━━━ Text under study
Lost, alone, and buffeted by ocean currents: this is the beginning of life for many oceanic larvae. These tiny organisms, often only 100 micrometers in diameter, must seek a suitable new habitat by searching over length scales thousands of times their own. But searching for something you can’t see while being dragged this way and that by ocean currents can’t be easy. How do these microscopic creatures make sense of the turbulent world around them and find their home?
To answer this question, today’s paper studies a species of sea slug, Phestilla sibogae. These sea slugs have two forms, the baby larval form (Fig. 1 left), which travels through the ocean, and the adult sea slug form (Fig. 1 right), which lives and feeds on their coral prey. After they are born, the young larvae first swim toward light, instinctively leaving their parents’ reef. When they are old enough to settle down and become adults, they must search for a new reef to call home. The metamorphosis from larva to slug is only triggered when the larvae have settled on their coral prey.
━━━━━━
Required actions >>
1: In the passage on sea slug larvae, what triggers the change from larva to slug in Phestilla sibogae?
2: Extend the passage on sea slug larvae past its last sentence.
The records are separate material and have nothing to do with the passage on sea slug larvae.
━━━ Material supplied
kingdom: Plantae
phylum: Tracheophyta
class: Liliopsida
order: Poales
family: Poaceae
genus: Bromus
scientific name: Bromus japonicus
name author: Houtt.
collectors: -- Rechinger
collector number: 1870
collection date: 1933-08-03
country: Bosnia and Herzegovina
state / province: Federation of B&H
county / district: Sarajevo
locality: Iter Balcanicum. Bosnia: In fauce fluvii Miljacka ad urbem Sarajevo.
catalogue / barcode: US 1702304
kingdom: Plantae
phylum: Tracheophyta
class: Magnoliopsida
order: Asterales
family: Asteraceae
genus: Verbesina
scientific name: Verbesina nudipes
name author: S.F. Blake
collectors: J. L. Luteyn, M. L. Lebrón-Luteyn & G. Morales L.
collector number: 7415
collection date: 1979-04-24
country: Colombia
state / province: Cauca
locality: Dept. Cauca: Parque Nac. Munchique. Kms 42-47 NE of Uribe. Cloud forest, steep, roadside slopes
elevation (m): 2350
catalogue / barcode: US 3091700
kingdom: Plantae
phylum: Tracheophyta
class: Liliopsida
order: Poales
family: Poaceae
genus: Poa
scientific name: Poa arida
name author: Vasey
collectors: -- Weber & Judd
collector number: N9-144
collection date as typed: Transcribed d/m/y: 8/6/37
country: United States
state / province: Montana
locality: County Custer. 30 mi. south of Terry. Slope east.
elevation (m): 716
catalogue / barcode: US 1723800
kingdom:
━━━━━━
Responses to the tasks >>
1: The larvae settling on their coral prey.

2:
The coral prey release a chemical that the sea slug larvae can smell. The chemical acts as an on-off switch for the larva. When there is no chemical, the larva swims in a straight path in a random direction at 170 micrometers per second. Upon encountering a strong enough chemical smell, the larva stops swimming and sinks at 130 micrometers per second. We know how the larva move but how does this movement affect how many and how quickly the larvae make it to the reef? To understand the larvae transport, we need to understand the larval environment.
Not only do the larvae have to swim while being buffeted by the wavy turbulent flow, but the waves also affect how the chemical released from the reef spreads. If the coral were in still water, then the amount of chemical would increase smoothly as you travel from the surface waters to the reef due to diffusion. However, the corals live in shallow water, where waves passing over the rough reef surface lead to turbulent waters above the reef. This complicated flow pattern means the chemical smell no longer smoothly increases as you travel towards to reef. Instead, the turbulence creates streaks of very high amounts of chemical and very low amounts of the chemical, as shown in Figure 2.
To investigate the transport of larvae to the reef, Koehl and coauthors build on previous work to create a computer simulation with both the larva swimming behavior and the larva environment based on experimental measurements. To model the background flow environment, they include the net flow, waves, and turbulence. The flow parameters are fit to experimental measurements made in wavy shallow waters in Hawaii . In a similar way, the researchers use experimental measurements to model the swimming behavior of the larvae.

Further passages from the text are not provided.